## TEXT SEGMENT
+---+
Dr. Amy Whipple
Evolutionary Ecology
Merriam-Powell Center for
Environmental Research
My main areas of research interest are the evolutionary ecology
of species reacting to climate change, environmental contamination,
and interactions with other species. In the context of IGERT I
am interested in scales from the molecular mechanisms that constrain
and enable adaptations to the landscape consequences of evolved
changes in dominant species.
+---+
## SOURCE DATA
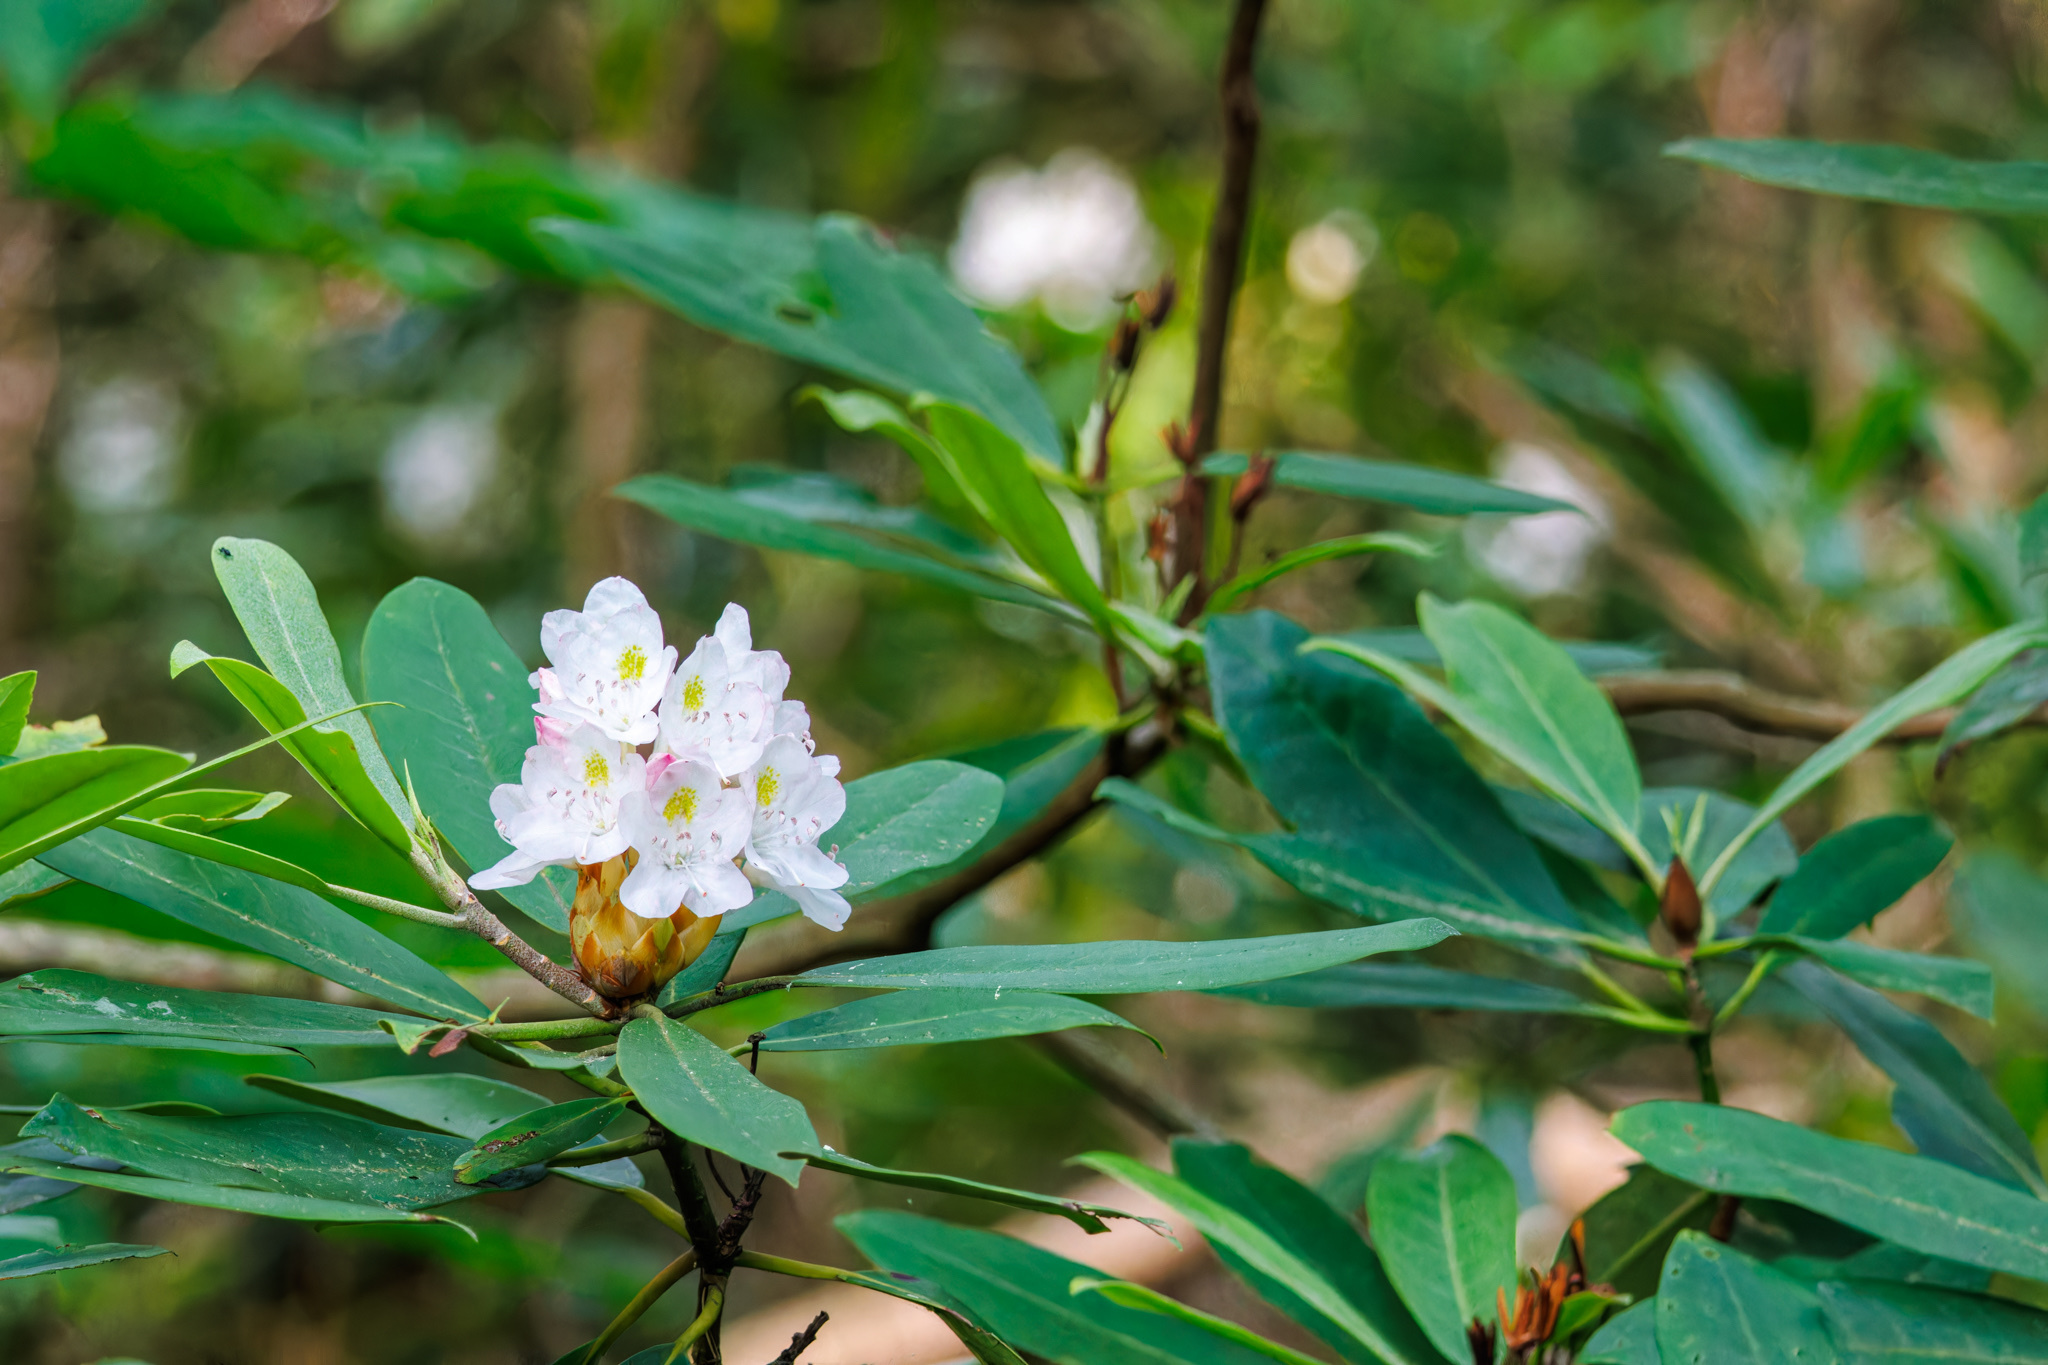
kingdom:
+---+
## ACTION ITEM A
Say whether each statement below agrees with the research profile of Dr. Amy Whipple. For each, answer yes or no and quote the words of the profile that decide it.
(i) Environmental contamination is among the research interests listed.
(ii) In the context of IGERT, the stated interest is confined to molecular mechanisms.
(iii) The field given beneath the name is evolutionary ecology.
## ACTION ITEM B
According to the research profile of Dr. Amy Whipple, what range of scales is of interest in the context of IGERT?
## ACTION ITEM C
Continue the research profile of Dr. Amy Whipple, beginning after its final sentence.

## EXERCISE ANSWER A
(i) Yes: "the evolutionary ecology of species reacting to climate change, environmental contamination, and interactions with other species"
(ii) No: "scales from the molecular mechanisms that constrain and enable adaptations to the landscape consequences of evolved changes in dominant species"
(iii) Yes: "Evolutionary Ecology"

## EXERCISE ANSWER B
Scales from the molecular mechanisms that constrain and enable adaptations to the landscape consequences of evolved changes in dominant species.

## EXERCISE ANSWER C
I am collaborating with researchers who have examined the environmental
controls on interactions among pinyon trees, fungi, bacteria, arthropods,
and vertebrates through NSF-LTREB funded monitoring efforts and
long-term experiments for two decades. This work suggests the importance
of genetically-based resistance traits in piñyon pines on
community and ecosystem processes (Swaty et al. 2004; Haskins and
Gehring 2004). With recent development of sequencing methods for
candidate genes for drought and herbivore tolerance we expect to
be able to begin to make connections between genetically-based
variation in tolerance and traits such as growth, survival, and
reproduction of pinyon tree. We are also developing proposals to
study how herbivores, habitat, and drought are shaping the evolution
of piñyon trees. By examining the distribution of genes
across the landscape we plan to address questions such as: “How
does the evolutionary potential of pinyon affect their expecting
future distribution on the landscape?”